Task description:
The answer must consist of the records below, repeated exactly.

(Saved entries)

========================

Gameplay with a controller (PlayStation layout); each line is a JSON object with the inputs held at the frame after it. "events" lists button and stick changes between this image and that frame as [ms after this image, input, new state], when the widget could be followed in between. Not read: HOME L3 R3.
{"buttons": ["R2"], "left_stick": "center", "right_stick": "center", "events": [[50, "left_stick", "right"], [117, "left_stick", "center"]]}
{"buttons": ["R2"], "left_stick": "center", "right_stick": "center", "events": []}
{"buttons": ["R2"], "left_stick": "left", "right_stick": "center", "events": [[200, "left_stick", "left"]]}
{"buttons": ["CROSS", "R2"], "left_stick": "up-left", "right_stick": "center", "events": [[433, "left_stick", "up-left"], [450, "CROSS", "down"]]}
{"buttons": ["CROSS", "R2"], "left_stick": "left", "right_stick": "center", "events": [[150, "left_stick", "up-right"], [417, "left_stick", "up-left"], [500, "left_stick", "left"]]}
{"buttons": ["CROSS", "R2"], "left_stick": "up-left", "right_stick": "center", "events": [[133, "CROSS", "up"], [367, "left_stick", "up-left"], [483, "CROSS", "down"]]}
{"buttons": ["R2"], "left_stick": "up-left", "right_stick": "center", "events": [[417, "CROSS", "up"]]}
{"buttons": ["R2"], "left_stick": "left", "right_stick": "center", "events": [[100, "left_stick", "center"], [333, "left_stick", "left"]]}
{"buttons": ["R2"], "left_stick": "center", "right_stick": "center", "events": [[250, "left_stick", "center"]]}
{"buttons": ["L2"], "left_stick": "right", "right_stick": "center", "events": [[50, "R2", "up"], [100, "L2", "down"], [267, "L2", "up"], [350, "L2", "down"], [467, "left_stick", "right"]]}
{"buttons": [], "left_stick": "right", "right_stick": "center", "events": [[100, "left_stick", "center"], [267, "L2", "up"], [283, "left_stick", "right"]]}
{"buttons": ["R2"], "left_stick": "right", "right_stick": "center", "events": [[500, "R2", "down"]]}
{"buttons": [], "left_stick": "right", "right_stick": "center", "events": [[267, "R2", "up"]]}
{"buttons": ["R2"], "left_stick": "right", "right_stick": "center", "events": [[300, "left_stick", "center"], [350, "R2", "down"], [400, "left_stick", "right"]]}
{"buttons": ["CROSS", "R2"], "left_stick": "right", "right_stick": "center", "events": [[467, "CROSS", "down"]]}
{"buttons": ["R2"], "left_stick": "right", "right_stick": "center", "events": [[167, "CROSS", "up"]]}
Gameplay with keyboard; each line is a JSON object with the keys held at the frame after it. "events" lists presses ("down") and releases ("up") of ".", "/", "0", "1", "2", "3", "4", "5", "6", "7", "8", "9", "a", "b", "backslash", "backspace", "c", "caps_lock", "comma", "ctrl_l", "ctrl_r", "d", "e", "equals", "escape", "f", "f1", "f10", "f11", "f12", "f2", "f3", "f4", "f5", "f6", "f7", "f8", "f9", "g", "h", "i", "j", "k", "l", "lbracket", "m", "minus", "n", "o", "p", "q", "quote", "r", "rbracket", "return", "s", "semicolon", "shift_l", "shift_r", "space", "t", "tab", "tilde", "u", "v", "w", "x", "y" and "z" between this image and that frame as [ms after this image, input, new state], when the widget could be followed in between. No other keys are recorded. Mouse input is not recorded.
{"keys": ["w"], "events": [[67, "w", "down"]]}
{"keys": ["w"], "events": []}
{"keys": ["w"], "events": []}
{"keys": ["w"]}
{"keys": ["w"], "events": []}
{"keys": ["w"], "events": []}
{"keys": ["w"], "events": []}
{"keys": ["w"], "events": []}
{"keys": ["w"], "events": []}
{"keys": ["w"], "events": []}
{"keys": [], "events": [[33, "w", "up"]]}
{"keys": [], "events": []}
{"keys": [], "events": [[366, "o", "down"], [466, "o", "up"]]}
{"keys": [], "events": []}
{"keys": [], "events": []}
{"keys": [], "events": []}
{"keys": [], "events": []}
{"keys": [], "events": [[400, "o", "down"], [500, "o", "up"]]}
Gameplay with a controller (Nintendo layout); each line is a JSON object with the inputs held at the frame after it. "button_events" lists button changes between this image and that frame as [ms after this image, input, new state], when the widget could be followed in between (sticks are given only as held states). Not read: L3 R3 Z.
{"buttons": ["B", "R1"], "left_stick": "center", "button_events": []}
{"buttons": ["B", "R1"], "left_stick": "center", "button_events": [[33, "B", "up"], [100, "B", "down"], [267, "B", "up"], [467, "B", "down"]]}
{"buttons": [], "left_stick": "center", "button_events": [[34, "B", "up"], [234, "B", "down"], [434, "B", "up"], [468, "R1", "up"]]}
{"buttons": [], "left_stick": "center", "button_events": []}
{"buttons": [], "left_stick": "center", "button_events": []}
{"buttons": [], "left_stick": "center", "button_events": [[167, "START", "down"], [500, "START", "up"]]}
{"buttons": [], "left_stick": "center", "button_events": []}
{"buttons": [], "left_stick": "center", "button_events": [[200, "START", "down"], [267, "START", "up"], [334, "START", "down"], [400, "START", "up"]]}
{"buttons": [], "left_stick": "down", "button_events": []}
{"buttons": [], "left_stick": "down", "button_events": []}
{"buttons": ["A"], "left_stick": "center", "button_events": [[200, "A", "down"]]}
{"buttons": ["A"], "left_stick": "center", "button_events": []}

========================

Answer section:
Gameplay with a controller (PlayStation layout); each line is a JSON object with the inputs held at the frame after it. "events" lists button and stick changes between this image and that frame as [ms after this image, input, new state], when the widget could be followed in between. Not read: HOME L3 R3.
{"buttons": ["R2"], "left_stick": "center", "right_stick": "center", "events": [[50, "left_stick", "right"], [117, "left_stick", "center"]]}
{"buttons": ["R2"], "left_stick": "center", "right_stick": "center", "events": []}
{"buttons": ["R2"], "left_stick": "left", "right_stick": "center", "events": [[200, "left_stick", "left"]]}
{"buttons": ["CROSS", "R2"], "left_stick": "up-left", "right_stick": "center", "events": [[433, "left_stick", "up-left"], [450, "CROSS", "down"]]}
{"buttons": ["CROSS", "R2"], "left_stick": "left", "right_stick": "center", "events": [[150, "left_stick", "up-right"], [417, "left_stick", "up-left"], [500, "left_stick", "left"]]}
{"buttons": ["CROSS", "R2"], "left_stick": "up-left", "right_stick": "center", "events": [[133, "CROSS", "up"], [367, "left_stick", "up-left"], [483, "CROSS", "down"]]}
{"buttons": ["R2"], "left_stick": "up-left", "right_stick": "center", "events": [[417, "CROSS", "up"]]}
{"buttons": ["R2"], "left_stick": "left", "right_stick": "center", "events": [[100, "left_stick", "center"], [333, "left_stick", "left"]]}
{"buttons": ["R2"], "left_stick": "center", "right_stick": "center", "events": [[250, "left_stick", "center"]]}
{"buttons": ["L2"], "left_stick": "right", "right_stick": "center", "events": [[50, "R2", "up"], [100, "L2", "down"], [267, "L2", "up"], [350, "L2", "down"], [467, "left_stick", "right"]]}
{"buttons": [], "left_stick": "right", "right_stick": "center", "events": [[100, "left_stick", "center"], [267, "L2", "up"], [283, "left_stick", "right"]]}
{"buttons": ["R2"], "left_stick": "right", "right_stick": "center", "events": [[500, "R2", "down"]]}
{"buttons": [], "left_stick": "right", "right_stick": "center", "events": [[267, "R2", "up"]]}
{"buttons": ["R2"], "left_stick": "right", "right_stick": "center", "events": [[300, "left_stick", "center"], [350, "R2", "down"], [400, "left_stick", "right"]]}
{"buttons": ["CROSS", "R2"], "left_stick": "right", "right_stick": "center", "events": [[467, "CROSS", "down"]]}
{"buttons": ["R2"], "left_stick": "right", "right_stick": "center", "events": [[167, "CROSS", "up"]]}
Gameplay with keyboard; each line is a JSON object with the keys held at the frame after it. "events" lists presses ("down") and releases ("up") of ".", "/", "0", "1", "2", "3", "4", "5", "6", "7", "8", "9", "a", "b", "backslash", "backspace", "c", "caps_lock", "comma", "ctrl_l", "ctrl_r", "d", "e", "equals", "escape", "f", "f1", "f10", "f11", "f12", "f2", "f3", "f4", "f5", "f6", "f7", "f8", "f9", "g", "h", "i", "j", "k", "l", "lbracket", "m", "minus", "n", "o", "p", "q", "quote", "r", "rbracket", "return", "s", "semicolon", "shift_l", "shift_r", "space", "t", "tab", "tilde", "u", "v", "w", "x", "y" and "z" between this image and that frame as [ms after this image, input, new state], when the widget could be followed in between. No other keys are recorded. Mouse input is not recorded.
{"keys": ["w"], "events": [[67, "w", "down"]]}
{"keys": ["w"], "events": []}
{"keys": ["w"], "events": []}
{"keys": ["w"]}
{"keys": ["w"], "events": []}
{"keys": ["w"], "events": []}
{"keys": ["w"], "events": []}
{"keys": ["w"], "events": []}
{"keys": ["w"], "events": []}
{"keys": ["w"], "events": []}
{"keys": [], "events": [[33, "w", "up"]]}
{"keys": [], "events": []}
{"keys": [], "events": [[366, "o", "down"], [466, "o", "up"]]}
{"keys": [], "events": []}
{"keys": [], "events": []}
{"keys": [], "events": []}
{"keys": [], "events": []}
{"keys": [], "events": [[400, "o", "down"], [500, "o", "up"]]}
Gameplay with a controller (Nintendo layout); each line is a JSON object with the inputs held at the frame after it. "button_events" lists button changes between this image and that frame as [ms after this image, input, new state], when the widget could be followed in between (sticks are given only as held states). Not read: L3 R3 Z.
{"buttons": ["B", "R1"], "left_stick": "center", "button_events": []}
{"buttons": ["B", "R1"], "left_stick": "center", "button_events": [[33, "B", "up"], [100, "B", "down"], [267, "B", "up"], [467, "B", "down"]]}
{"buttons": [], "left_stick": "center", "button_events": [[34, "B", "up"], [234, "B", "down"], [434, "B", "up"], [468, "R1", "up"]]}
{"buttons": [], "left_stick": "center", "button_events": []}
{"buttons": [], "left_stick": "center", "button_events": []}
{"buttons": [], "left_stick": "center", "button_events": [[167, "START", "down"], [500, "START", "up"]]}
{"buttons": [], "left_stick": "center", "button_events": []}
{"buttons": [], "left_stick": "center", "button_events": [[200, "START", "down"], [267, "START", "up"], [334, "START", "down"], [400, "START", "up"]]}
{"buttons": [], "left_stick": "down", "button_events": []}
{"buttons": [], "left_stick": "down", "button_events": []}
{"buttons": ["A"], "left_stick": "center", "button_events": [[200, "A", "down"]]}
{"buttons": ["A"], "left_stick": "center", "button_events": []}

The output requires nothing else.